* About this task: Set down the data below in full and exactly, minus the pictures.

* Stored data:

↓↓↓

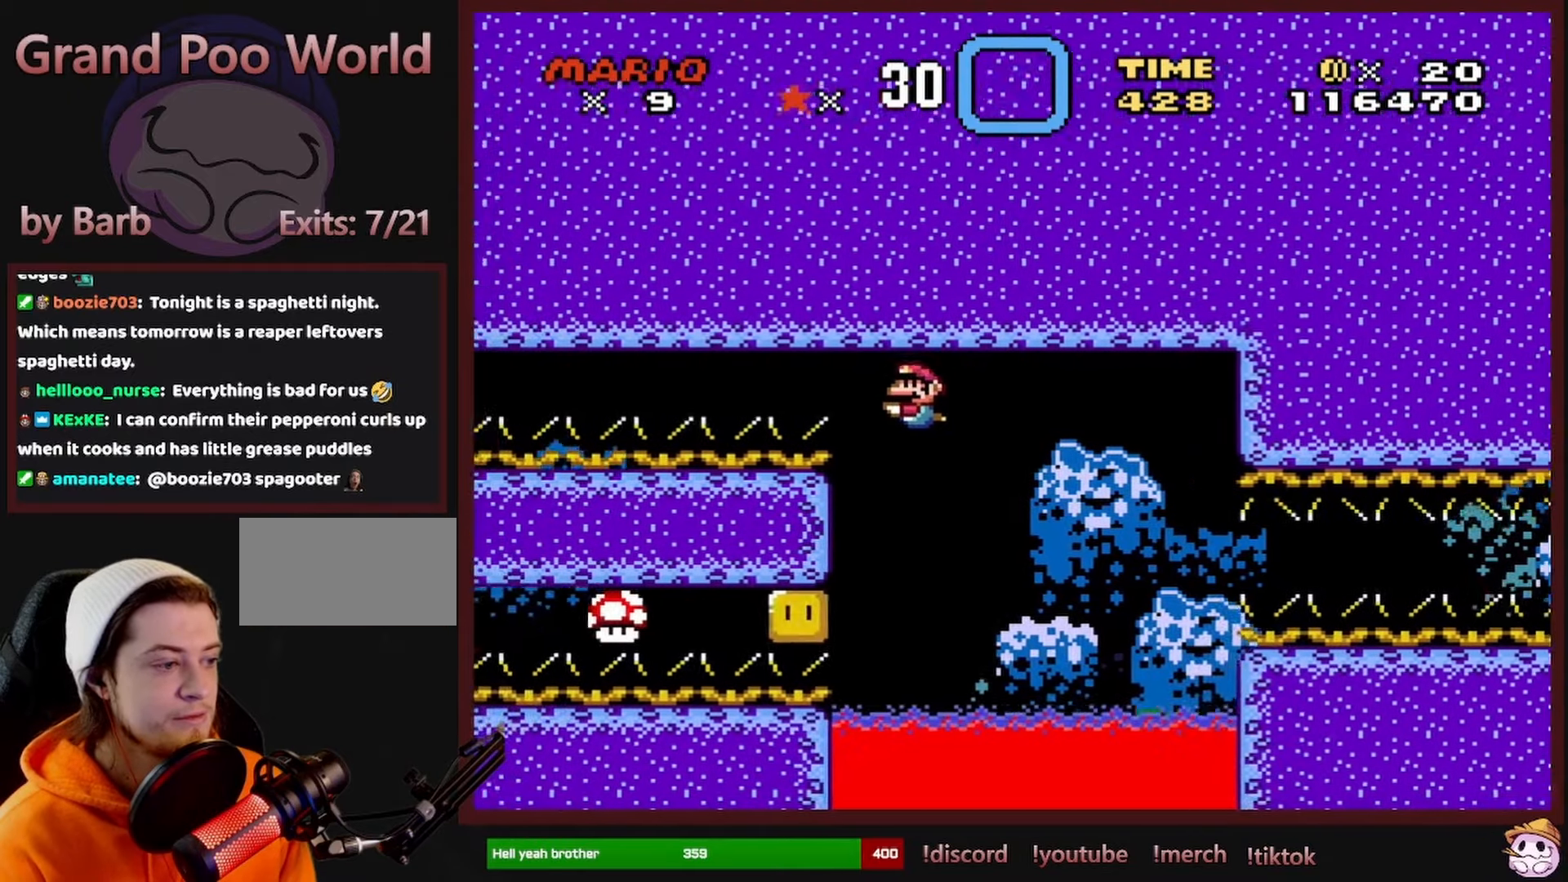
{"buttons": ["DPAD_DOWN"], "events": []}
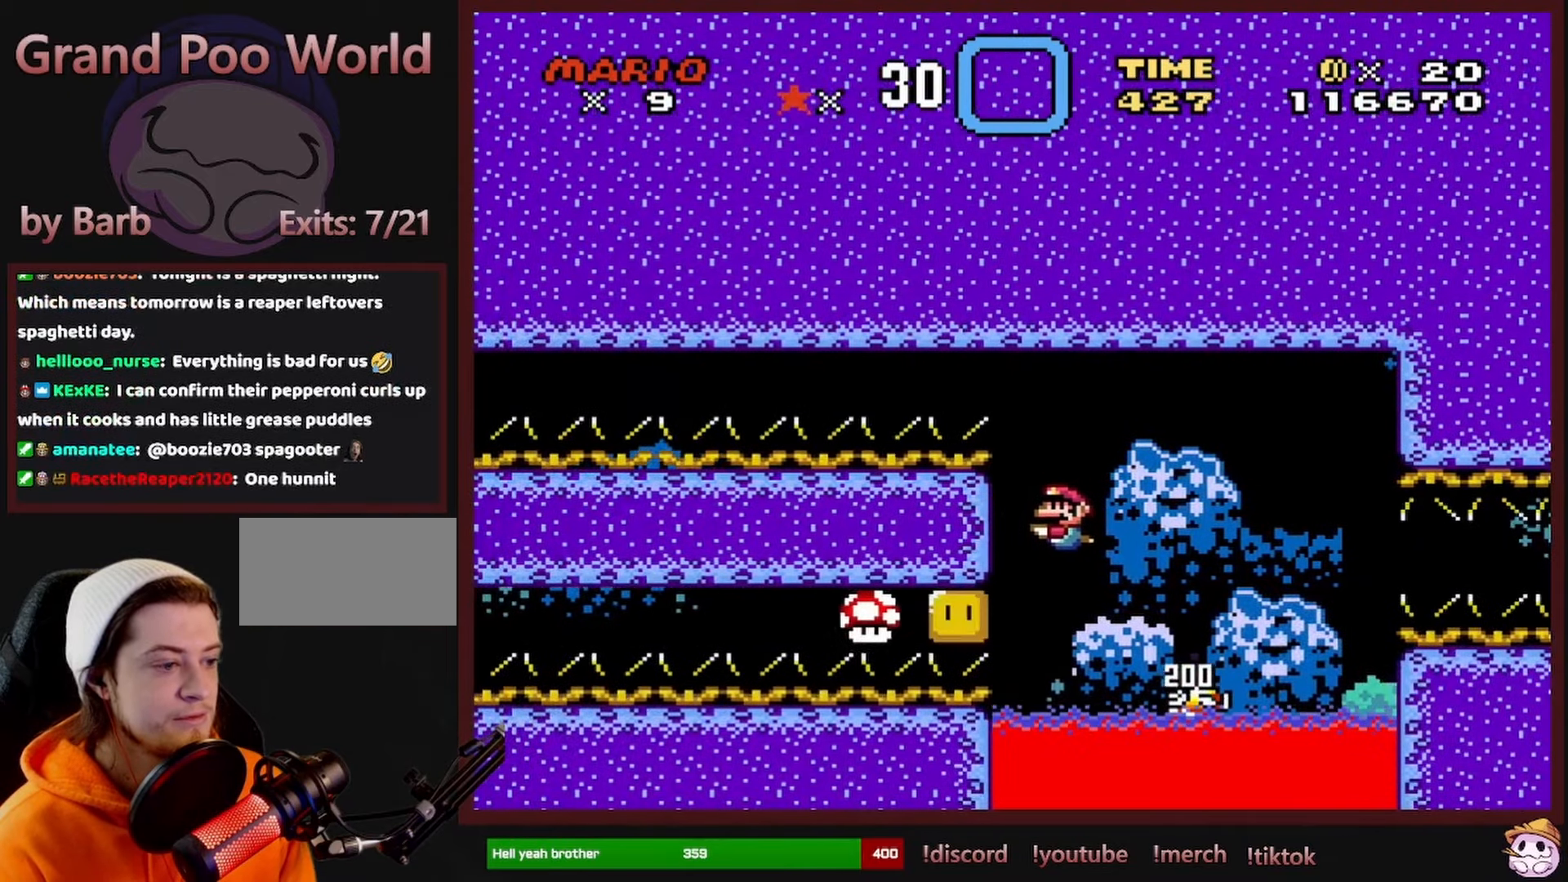
{"buttons": ["DPAD_DOWN"], "events": [[66, "DPAD_LEFT", "down"], [166, "B", "down"], [183, "DPAD_LEFT", "up"], [283, "B", "up"]]}
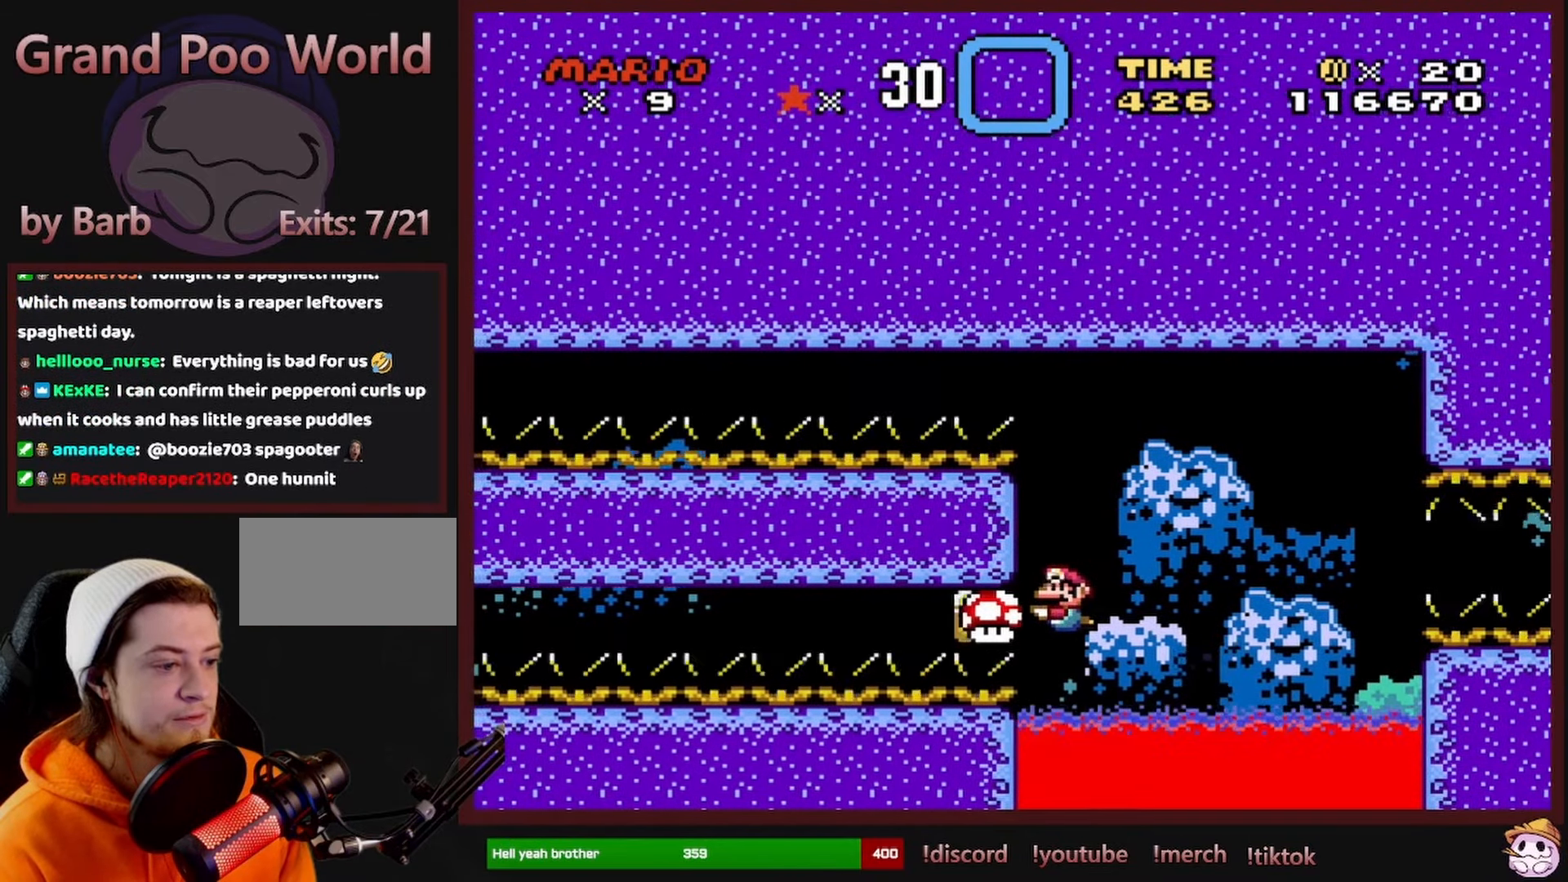
{"buttons": ["DPAD_DOWN"], "events": [[150, "B", "down"], [283, "B", "up"]]}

↑↑↑

* Completed task:
{"buttons": ["DPAD_DOWN"], "events": []}
{"buttons": ["DPAD_DOWN"], "events": [[66, "DPAD_LEFT", "down"], [166, "B", "down"], [183, "DPAD_LEFT", "up"], [283, "B", "up"]]}
{"buttons": ["DPAD_DOWN"], "events": [[150, "B", "down"], [283, "B", "up"]]}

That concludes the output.